The reported potential buyout of PropertyGuru Group by private equity giants KKR and TPG highlights the growing interest in Singapore’s real estate technology sector. As existing major shareholders with a combined stake of over 56 percent, their exploration of a full acquisition or engagement with other global investors underscores PropertyGuru’s perceived value and growth potential in its online property marketplace. This comes off the back of PropertyGuru’s share price surge of 32 percent in 2024, which elevated its market value to US$723m (S$975m). While the company showed narrowing losses (S$10.1m in previous quarter to S$6.3m current quarter) and 11.9 percent revenue growth to S$36.4m driven by Singapore operations, the fact that it missed its earnings estimates could prompt strategic reassessment by the major shareholders. KKR and TPG’s expertise in buyouts could provide PropertyGuru with resources to strengthen its competitive position while reducing resources to meet regulatory and reporting requirements. However, the early stage of discussions suggests various options are being evaluated, not necessarily leading to a full buyout. Alternative scenarios could involve attracting additional investors or restructuring existing shareholdings to align with long-term strategic objectives. Nonetheless, the prominent private equity firms’ interest underscores the resilience of tech companies operating in Singapore’s real estate sector and potential for buyouts even after a company has gone public. How PropertyGuru responds to the recently announced Housing and Development Board’s free home listing service will also be crucial in determining its competitive positioning and future strategic direction.

Tech: Eat Just hopes you just eat 

The launch of GOOD Meat 3, the world’s first lab-grown meat product, by Singapore-based Huber’s Butchery in partnership with Eat Just, marks a significant milestone for the cultured meat industry. Despite containing only three percent animal cells, this product represents a crucial step towards mainstream acceptance and commercialisation of lab-grown meat.

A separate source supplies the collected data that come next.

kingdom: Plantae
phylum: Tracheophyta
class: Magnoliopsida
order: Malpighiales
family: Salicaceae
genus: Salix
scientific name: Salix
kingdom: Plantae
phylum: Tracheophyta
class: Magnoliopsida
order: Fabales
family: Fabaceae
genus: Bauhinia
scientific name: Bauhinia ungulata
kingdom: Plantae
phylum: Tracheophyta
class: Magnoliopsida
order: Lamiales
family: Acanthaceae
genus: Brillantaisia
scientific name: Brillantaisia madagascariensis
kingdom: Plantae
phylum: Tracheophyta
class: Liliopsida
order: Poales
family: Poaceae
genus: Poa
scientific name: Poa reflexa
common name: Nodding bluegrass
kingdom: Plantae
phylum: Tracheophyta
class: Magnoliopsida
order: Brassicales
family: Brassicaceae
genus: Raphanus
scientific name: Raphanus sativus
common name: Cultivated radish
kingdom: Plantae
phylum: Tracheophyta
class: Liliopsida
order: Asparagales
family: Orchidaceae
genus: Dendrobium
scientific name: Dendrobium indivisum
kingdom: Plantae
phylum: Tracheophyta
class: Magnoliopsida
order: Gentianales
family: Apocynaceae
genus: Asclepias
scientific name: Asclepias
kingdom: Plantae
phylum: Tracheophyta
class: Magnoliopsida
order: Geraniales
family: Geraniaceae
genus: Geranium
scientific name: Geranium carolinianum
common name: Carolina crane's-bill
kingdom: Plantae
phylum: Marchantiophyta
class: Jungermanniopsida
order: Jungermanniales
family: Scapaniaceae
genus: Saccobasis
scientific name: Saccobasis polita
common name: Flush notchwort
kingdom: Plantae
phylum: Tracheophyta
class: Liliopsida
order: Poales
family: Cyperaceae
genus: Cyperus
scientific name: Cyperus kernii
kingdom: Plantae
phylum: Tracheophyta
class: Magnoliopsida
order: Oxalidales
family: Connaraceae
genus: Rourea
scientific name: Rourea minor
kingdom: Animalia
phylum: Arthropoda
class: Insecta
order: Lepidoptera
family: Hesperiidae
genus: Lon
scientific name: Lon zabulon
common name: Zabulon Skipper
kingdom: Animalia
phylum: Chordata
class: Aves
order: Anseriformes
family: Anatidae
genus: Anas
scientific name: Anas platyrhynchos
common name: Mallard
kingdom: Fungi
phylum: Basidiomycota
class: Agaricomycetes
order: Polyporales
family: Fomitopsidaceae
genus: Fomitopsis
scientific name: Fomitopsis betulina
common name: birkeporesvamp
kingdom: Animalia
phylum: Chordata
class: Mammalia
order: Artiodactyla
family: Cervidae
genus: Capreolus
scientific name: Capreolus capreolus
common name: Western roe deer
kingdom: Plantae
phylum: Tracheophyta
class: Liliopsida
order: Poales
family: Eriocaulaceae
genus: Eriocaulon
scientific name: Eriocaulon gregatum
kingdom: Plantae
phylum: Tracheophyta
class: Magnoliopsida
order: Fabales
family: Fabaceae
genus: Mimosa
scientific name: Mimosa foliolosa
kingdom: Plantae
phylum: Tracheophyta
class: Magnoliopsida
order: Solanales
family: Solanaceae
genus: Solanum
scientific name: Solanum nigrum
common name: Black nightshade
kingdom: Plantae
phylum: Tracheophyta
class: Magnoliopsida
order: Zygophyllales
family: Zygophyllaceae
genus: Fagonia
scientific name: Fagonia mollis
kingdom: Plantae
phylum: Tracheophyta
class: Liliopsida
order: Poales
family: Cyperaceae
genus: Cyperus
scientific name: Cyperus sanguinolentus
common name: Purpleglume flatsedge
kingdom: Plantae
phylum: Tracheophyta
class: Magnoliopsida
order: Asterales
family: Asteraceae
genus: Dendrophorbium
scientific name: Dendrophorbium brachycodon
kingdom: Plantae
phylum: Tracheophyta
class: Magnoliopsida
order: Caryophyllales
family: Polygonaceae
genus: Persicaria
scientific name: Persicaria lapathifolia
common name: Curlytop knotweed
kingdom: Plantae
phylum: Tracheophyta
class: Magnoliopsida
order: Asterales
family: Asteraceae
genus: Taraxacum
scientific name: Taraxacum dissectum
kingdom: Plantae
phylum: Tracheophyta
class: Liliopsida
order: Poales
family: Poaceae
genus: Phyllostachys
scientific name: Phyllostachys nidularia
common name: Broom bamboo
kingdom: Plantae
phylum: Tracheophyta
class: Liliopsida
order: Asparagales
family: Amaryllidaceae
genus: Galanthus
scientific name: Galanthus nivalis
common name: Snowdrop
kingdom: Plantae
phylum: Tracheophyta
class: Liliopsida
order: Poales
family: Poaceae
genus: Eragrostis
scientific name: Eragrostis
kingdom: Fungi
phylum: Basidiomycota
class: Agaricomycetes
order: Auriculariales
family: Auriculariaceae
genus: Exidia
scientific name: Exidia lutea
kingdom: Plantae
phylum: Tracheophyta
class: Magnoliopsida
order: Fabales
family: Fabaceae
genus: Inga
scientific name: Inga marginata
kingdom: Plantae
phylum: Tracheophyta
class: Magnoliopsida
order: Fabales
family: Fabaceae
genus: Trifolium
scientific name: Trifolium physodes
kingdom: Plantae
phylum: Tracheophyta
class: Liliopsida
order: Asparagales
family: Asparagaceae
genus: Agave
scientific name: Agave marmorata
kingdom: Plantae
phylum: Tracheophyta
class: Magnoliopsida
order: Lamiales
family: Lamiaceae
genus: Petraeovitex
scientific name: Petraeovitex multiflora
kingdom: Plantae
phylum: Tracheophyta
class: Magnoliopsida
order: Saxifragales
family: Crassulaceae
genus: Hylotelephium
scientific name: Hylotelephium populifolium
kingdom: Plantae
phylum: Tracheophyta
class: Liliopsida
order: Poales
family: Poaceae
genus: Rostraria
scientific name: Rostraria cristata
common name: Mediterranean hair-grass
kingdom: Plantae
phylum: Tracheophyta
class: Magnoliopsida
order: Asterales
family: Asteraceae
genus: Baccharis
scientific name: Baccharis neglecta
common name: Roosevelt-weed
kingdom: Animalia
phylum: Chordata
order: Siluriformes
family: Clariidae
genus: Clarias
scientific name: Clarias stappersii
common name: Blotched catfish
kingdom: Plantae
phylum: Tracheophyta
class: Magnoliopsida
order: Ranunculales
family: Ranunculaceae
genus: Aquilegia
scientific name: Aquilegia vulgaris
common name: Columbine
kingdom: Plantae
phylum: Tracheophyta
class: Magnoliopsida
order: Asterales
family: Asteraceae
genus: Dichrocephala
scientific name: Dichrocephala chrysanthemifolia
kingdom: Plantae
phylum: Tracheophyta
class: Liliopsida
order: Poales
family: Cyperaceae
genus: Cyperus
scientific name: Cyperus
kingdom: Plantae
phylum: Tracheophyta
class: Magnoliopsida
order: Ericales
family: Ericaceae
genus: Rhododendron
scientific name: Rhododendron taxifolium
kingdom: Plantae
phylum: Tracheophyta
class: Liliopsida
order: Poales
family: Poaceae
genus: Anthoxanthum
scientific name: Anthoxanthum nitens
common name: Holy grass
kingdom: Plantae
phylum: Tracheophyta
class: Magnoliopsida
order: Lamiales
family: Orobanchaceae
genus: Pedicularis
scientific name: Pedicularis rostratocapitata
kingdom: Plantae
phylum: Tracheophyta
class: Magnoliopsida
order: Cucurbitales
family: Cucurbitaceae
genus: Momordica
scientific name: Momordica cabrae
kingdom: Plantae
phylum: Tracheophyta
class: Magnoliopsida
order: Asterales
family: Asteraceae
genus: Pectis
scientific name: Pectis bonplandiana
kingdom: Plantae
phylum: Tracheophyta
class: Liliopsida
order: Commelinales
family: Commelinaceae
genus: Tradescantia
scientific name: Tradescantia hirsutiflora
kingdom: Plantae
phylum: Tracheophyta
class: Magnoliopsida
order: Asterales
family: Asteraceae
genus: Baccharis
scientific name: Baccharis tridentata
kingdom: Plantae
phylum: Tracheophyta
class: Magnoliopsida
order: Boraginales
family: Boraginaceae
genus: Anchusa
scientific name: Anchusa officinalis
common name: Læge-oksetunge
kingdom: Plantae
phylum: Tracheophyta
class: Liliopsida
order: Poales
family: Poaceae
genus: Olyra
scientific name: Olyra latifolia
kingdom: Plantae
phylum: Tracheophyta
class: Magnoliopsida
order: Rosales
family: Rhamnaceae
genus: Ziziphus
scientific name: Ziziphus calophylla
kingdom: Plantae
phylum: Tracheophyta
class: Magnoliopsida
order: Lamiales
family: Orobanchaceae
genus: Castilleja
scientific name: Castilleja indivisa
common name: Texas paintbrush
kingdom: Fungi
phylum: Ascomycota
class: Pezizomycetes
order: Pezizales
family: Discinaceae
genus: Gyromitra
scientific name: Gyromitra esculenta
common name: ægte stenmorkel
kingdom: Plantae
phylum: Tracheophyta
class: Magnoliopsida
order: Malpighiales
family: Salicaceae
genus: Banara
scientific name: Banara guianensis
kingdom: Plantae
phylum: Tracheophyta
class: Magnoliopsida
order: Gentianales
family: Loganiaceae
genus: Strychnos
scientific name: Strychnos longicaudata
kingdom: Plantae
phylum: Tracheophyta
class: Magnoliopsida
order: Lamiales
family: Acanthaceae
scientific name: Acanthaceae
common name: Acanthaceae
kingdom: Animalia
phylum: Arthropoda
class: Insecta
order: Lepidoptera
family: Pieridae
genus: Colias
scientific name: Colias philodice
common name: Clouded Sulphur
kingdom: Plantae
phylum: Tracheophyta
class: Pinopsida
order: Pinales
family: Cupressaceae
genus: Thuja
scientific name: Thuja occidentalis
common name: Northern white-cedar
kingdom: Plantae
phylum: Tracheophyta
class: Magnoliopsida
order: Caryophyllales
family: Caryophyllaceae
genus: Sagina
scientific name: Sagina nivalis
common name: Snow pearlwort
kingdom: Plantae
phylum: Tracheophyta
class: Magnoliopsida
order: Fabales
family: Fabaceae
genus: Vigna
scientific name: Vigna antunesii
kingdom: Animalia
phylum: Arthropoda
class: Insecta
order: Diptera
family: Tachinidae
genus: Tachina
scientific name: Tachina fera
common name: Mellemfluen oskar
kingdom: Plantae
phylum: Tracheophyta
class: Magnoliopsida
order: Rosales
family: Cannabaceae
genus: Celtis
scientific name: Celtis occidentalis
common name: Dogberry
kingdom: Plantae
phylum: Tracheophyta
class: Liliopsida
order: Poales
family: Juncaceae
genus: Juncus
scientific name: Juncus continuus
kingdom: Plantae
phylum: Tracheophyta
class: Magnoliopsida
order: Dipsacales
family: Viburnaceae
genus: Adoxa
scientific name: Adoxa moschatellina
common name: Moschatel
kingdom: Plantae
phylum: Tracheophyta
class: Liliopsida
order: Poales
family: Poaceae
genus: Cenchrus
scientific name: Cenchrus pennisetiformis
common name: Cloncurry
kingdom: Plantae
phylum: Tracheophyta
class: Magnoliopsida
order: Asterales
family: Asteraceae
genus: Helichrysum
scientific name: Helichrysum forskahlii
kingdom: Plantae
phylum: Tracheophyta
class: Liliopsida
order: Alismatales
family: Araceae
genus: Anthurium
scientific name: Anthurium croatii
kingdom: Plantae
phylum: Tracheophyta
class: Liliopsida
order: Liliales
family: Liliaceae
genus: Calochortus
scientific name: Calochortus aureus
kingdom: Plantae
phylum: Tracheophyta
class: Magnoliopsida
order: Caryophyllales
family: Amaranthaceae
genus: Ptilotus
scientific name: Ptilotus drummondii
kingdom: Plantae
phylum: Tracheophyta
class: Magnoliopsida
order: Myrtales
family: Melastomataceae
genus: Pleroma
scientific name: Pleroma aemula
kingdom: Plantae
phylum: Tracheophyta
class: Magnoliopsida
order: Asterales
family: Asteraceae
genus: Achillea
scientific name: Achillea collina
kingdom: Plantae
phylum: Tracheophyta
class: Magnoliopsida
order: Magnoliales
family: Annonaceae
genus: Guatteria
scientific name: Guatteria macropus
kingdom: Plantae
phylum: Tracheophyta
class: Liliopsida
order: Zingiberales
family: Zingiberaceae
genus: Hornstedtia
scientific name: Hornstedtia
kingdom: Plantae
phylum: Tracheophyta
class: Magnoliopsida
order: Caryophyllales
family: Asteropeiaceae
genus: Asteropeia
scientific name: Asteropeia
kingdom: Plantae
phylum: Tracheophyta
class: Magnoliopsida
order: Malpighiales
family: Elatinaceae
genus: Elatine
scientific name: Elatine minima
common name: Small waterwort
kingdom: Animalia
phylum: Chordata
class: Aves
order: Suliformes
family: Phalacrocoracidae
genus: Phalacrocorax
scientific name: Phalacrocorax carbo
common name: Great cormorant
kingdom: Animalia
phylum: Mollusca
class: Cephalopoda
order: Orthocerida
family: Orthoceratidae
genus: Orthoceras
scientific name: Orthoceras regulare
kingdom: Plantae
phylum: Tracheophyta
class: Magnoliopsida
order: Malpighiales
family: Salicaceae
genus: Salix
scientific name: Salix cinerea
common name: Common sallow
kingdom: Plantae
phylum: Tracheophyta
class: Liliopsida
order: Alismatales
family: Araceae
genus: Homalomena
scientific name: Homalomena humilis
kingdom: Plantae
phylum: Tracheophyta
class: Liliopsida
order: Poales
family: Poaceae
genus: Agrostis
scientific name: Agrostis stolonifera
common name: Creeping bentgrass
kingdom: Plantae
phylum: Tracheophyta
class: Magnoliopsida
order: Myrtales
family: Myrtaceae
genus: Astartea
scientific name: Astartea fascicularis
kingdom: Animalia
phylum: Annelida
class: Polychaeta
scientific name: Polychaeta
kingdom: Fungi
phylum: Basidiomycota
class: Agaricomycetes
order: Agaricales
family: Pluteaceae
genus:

While the product’s pricing at S$7.20 for a 120g portion is notably higher than traditional meat products, positive consumer feedback during testing on taste, texture, and appearance suggests a potential for market acceptance. However, high prices have historically deterred customers from purchasing plant-based meat alternatives, posing a challenge for widespread adoption. The launch comes at a critical juncture for the cultured meat sector, which has witnessed a significant decline in capital inflow, raising only US$226m (S$304.9m) in 2023 compared to US$922m (S$1.24b) the previous year. Companies like Eat Just face immense pressure to enhance cost efficiency and profitability, compounded by legal and financial hurdles. Despite suspending operations in Singapore earlier this year, Eat Just’s partnership with Huber’s Butchery has allowed them to resume production in Singapore. The company aims to produce more chicken-alternative products this year than in all previous years combined, underscoring its commitment to the cultured meat market.